Berdasarkan uraian tersebut, penyelenggaraan otonomi daerah akan
dapat dilaksanakan dengan baik apabila didikung sumber-sumber pembiayaan yang
memadai. Salahsatunya adalah dengan meningkatkan kemampuan keuangan daerah bagi
penyelenggara rumah tangganya. Sekalipun demikian, otonomi daerah dalam
kerangka Negara Republik Indonesia, bukan hanya diukur dari jumlah PAD yang
dapat dicapai, tetapilebih dari itu yaitu sejauh mana pajak daerah dan
retribusi daerah dapat berperan dalam mengatur perekonomian masyarakat agar
dapat bertumbuh kembang, yang pada gilirannya dapat meningkatkan kesejahteraan
masyarakat di daerah.
BAB III
KESIMPULAN
Kesimpulan
yang dapat saya tarik dari pembahasan di atas dalah bahwa pajak daerah dan
retribusi daerah merupakan salah satu cara meningkatkan APBD tapi pajak dan
retribusi daerah itu harus dilaksanakan dengan benar dan adil oleh pemerintah
maupun pembayar pajak, di kenakannya sanksi terhadap orang yang menunggak ataun
menyalahkan aturan adalah hal yang benar, seperti yang terdapat pada
Undang-Undang Nomor 34 tahun 2000 tentang pajak daerah dan retribusi daerah.

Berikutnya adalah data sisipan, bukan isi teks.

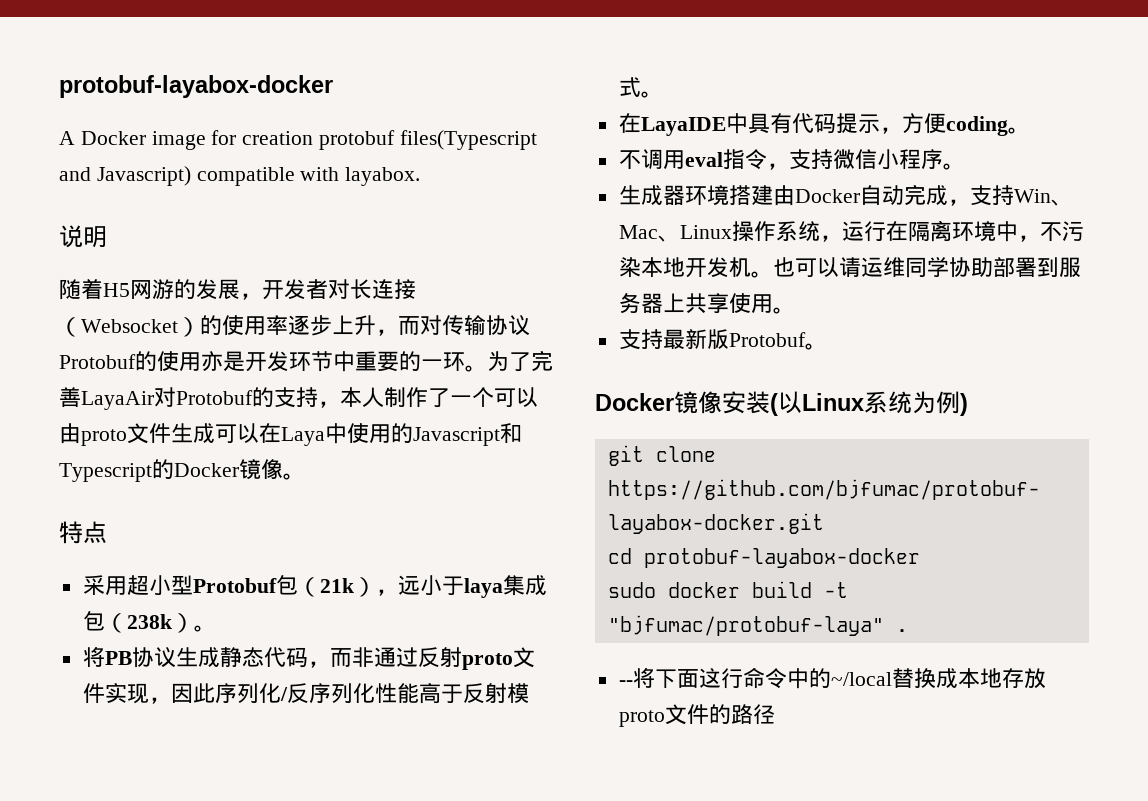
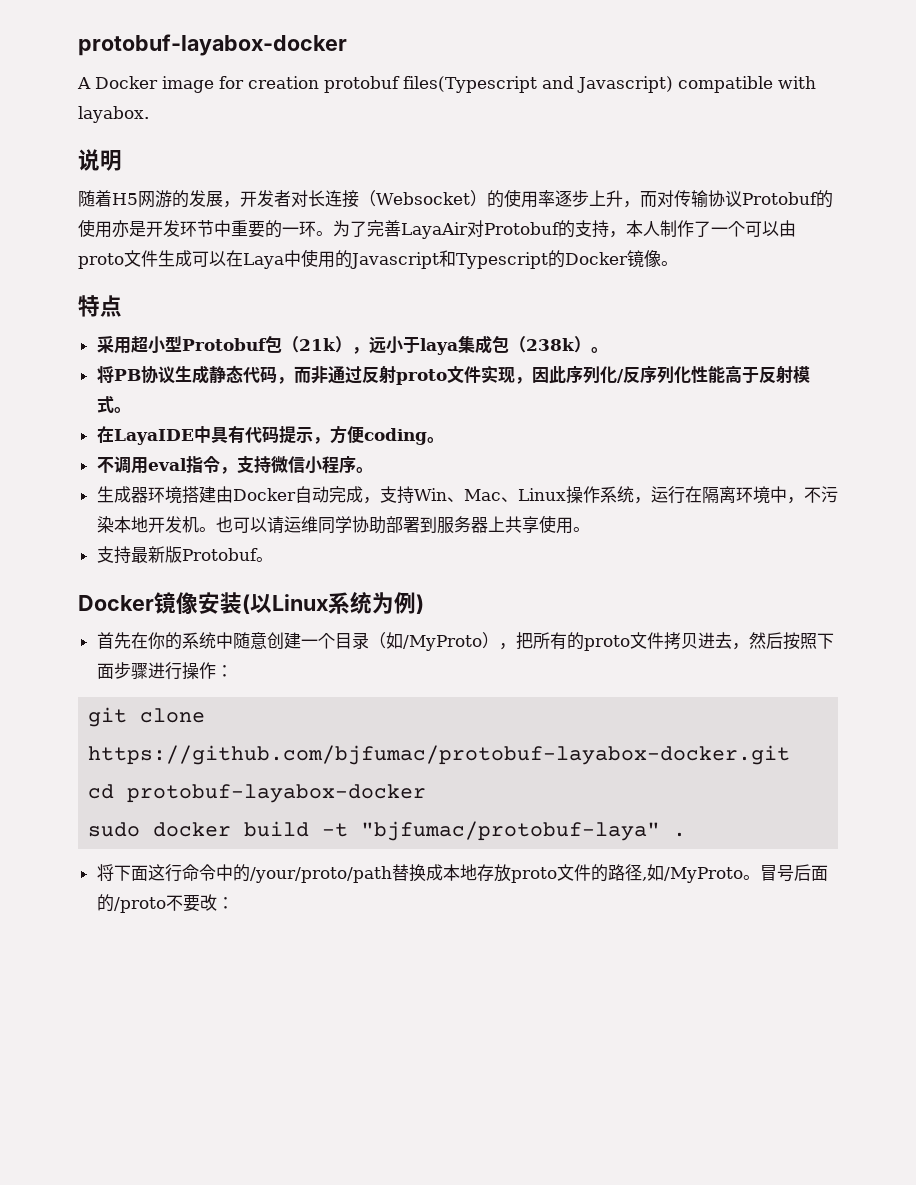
(968, 404) none -> [96,632,834,651] [96,662,233,680] // 首先在你的系统中随意创建一个目录（如/MyProto），把所有的proto文件拷贝进去，然后按照下面步骤进行操作：
[618,680,633,686] -- -> (687, 834) none
[830,672,892,686] ~/local -> [249,866,392,883] /your/proto/path
(775, 714) none -> [641,864,828,883] [96,894,234,913] ,如/MyProto。冒号后面的/proto不要改：

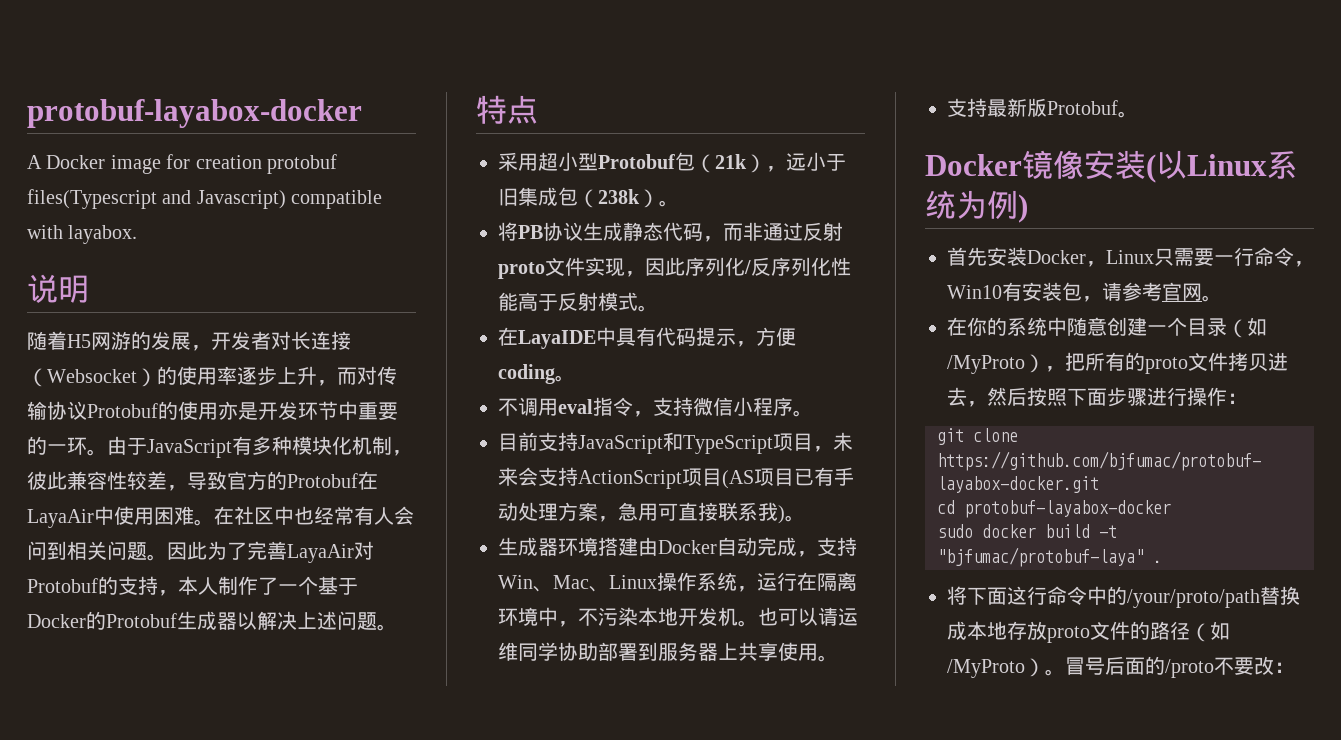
(333, 233) none -> [107,436,412,458] [27,471,378,491] [27,506,414,528] [27,541,207,561] 由于JavaScript有多种模块化机制，彼此兼容性较差，导致官方的Protobuf在LayaAir中使用困难。在社区中也经常有人会问到相关问题。因此
[745,220,796,237] [78,249,661,269] 可以由proto文件生成可以在Laya中使用的Javascript和Typescript的Docker镜像 -> [318,576,358,595] [27,611,377,630] 基于Docker的Protobuf生成器以解决上述问题
[419,338,458,355] laya -> [498,188,518,206] 旧
(373, 470) none -> [498,432,853,454] [498,467,854,489] [498,502,805,524] // 目前支持JavaScript和TypeScript项目，未来会支持ActionScript项目(AS项目已有手动处理方案，急用可直接联系我)。
(131, 640) none -> [987,247,1314,267] [947,282,1222,302] 安装Docker，Linux只需要一行命令，Win10有安装包，请参考官网。 //
[641,864,743,883] ,如/MyProto -> [1190,621,1230,642] [947,658,1045,678] （如/MyProto）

seperti juga dijelaskan di atas bahwa terdapat kategori-kategori atau
kriteria-kriteria pajak. Berapa tarif pajak yang di tetapkan yang harus sesuai
tidak menjadi beban bagi pembayar pajak, di jelaskan juga jenis-jenis pajak apa
saja yang di ambil sseperti pajak perhotelan, pajak hiburan, pajak restoran,
pajak reklame, pajak penerangan jalan, pajak pengambilan bahan galian golongan
C dan pajak parkir. Di harapkan dengan adanya pembayaran pajak dan retribusi
daerah yang tidak membebani masyarakat pembayar pajak dapat berpran mengatur
perekonomian masyarakat agar dapat bertumbuh kembang yang pada gilirannya dapat
meningkatkan kesejahteraan masyarakat di daerah.